Miss Emily Grierson, the protagonist of William Faulkner’s “A Rose for Emily,” is an uncommon character in the sense that she is depressed, withdrawn, and ill. Separated in her daddy’s decaying estate in Jefferson, Mississippi, reluctant to accept the passing of time, Miss Emily shows numerous signs of a mental disorder. Throughout the story, Miss Emily is living all alone (other than for her servant, Tobe) in her departed father’s rotting mansion.
Miss Emily’s story is informed by the townspeople, who are very thinking about the uncommon characteristics that Miss Emily shows.
Miss Emily declines to alter with the town and the times, and stubbornly clings to the past. She is a lonesome female due to the fact that her father frightened all of her suitors away when she was more youthful. All alone and psychologically ill, Miss Emily shows that she is mentally ill through her sad, persistent efforts to hold on to the past. Miss Emily shows her first indications of being not able to change with the times at the beginning of the story, when she declines to pay her taxes and give her home a mailbox. The members of the Board of Alderman see Miss Emily to collect her taxes, she is really offended at the action.
Miss Emily firmly insists that she is not required to pay taxes in the city of Jefferson and that the authorities can talk with Colonel Sartoris about the issue. Nevertheless, at the time of this conversation, Colonel Sartoris has actually been dead for almost a decade. Miss Emily struggles with progressing with time because she does not wish to alter. She does not want to face the reality that she is all alone and unhappy. Miss Emily is unable to manage the loss of her dad, who was the only male in her life, and this is the primary cause of Miss Emily’s mental disorder.
The story then jumps forward about thirty years, and the townspeople recall another occurrence of Miss Emily being gone to by town officials. At this time, Miss Emily’s daddy, Mr. Grierson, has actually simply died, and there is a horrible smell originating from the mansion. Judge Stevens, the town mayor who pity’s Miss Emily chooses to resolve the problem by spraying lime in her yard, instead of to confront her. At this moment in the story, the townspeople feel sorry for Miss Emily since she is thirty years of ages, and still single because her father never allowed her to date or wed.
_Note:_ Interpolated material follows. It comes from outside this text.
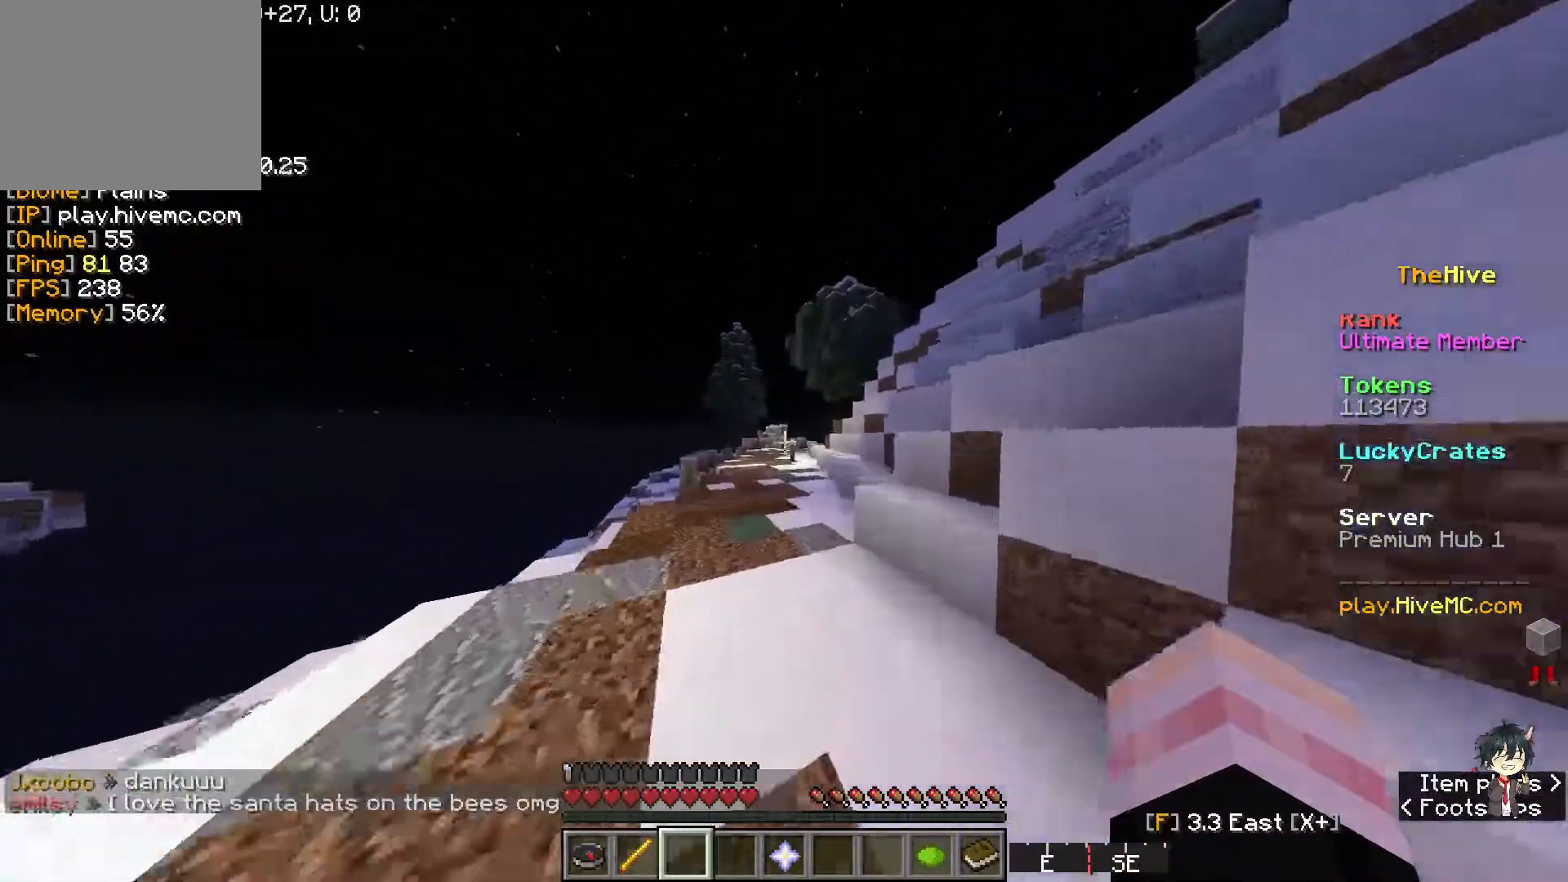
{"keys": ["w"], "events": []}
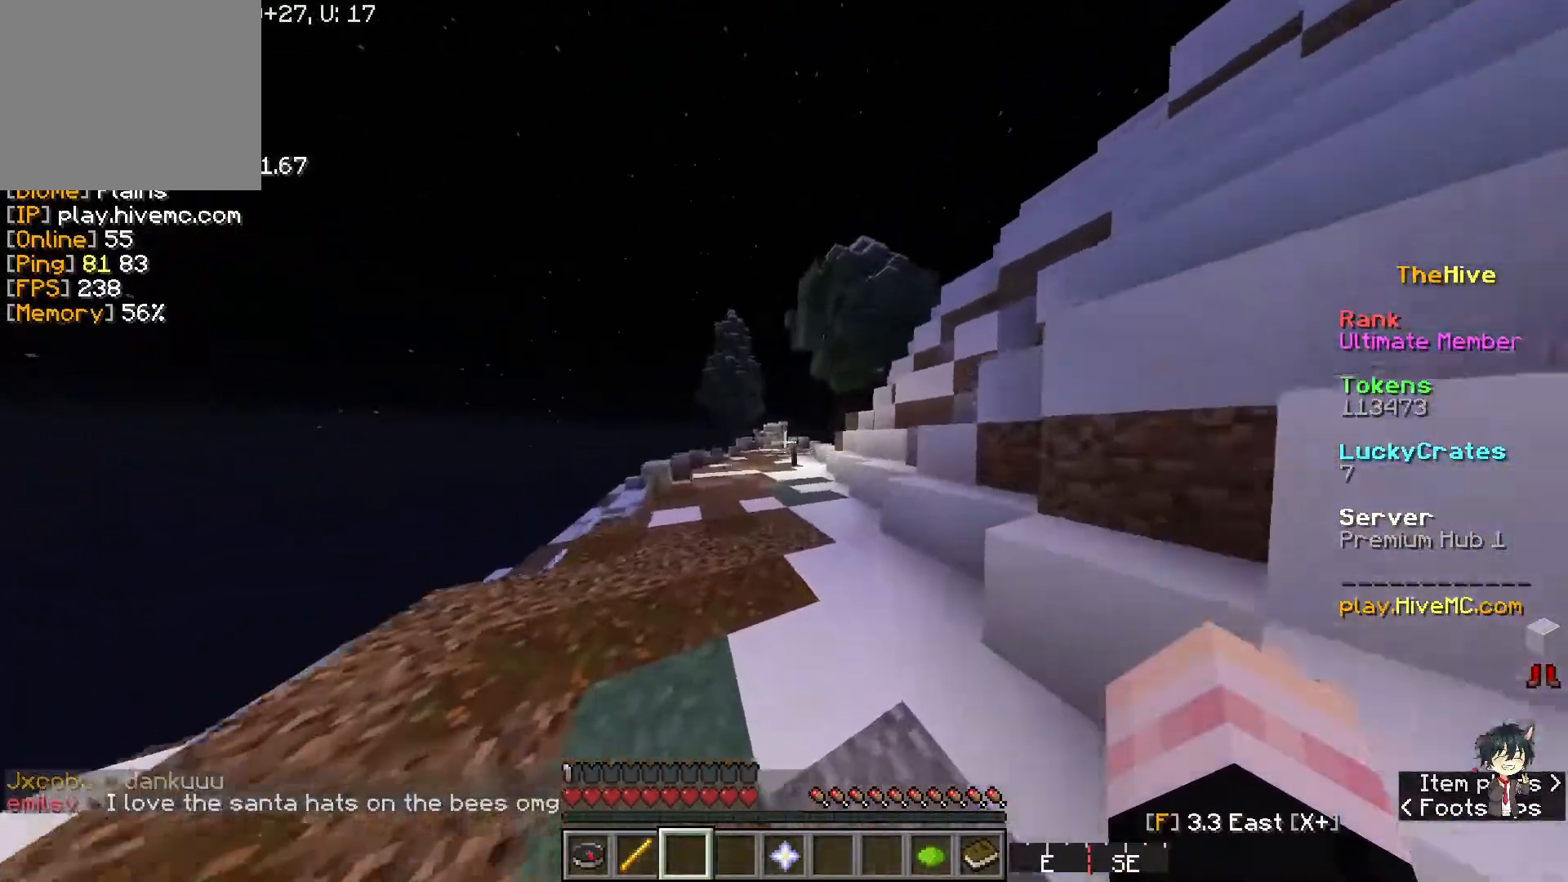
{"keys": ["w"], "events": []}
The next day, the women from Jefferson pay a visit to Miss Emily to offer acknowledgements from her daddy’s death. Miss Emily declines to admit that her daddy is dead, and holds on to the body for 3 days prior to lastly turning it over for the funeral service. The smell originating from the Grierson home, most likely from her dad’s rotting remains, shows Miss Emily’s failure to let go of the past and carry on with the future. Later in the story, Miss Emily becomes extremely friendly with a construction foreman, Homer Barron.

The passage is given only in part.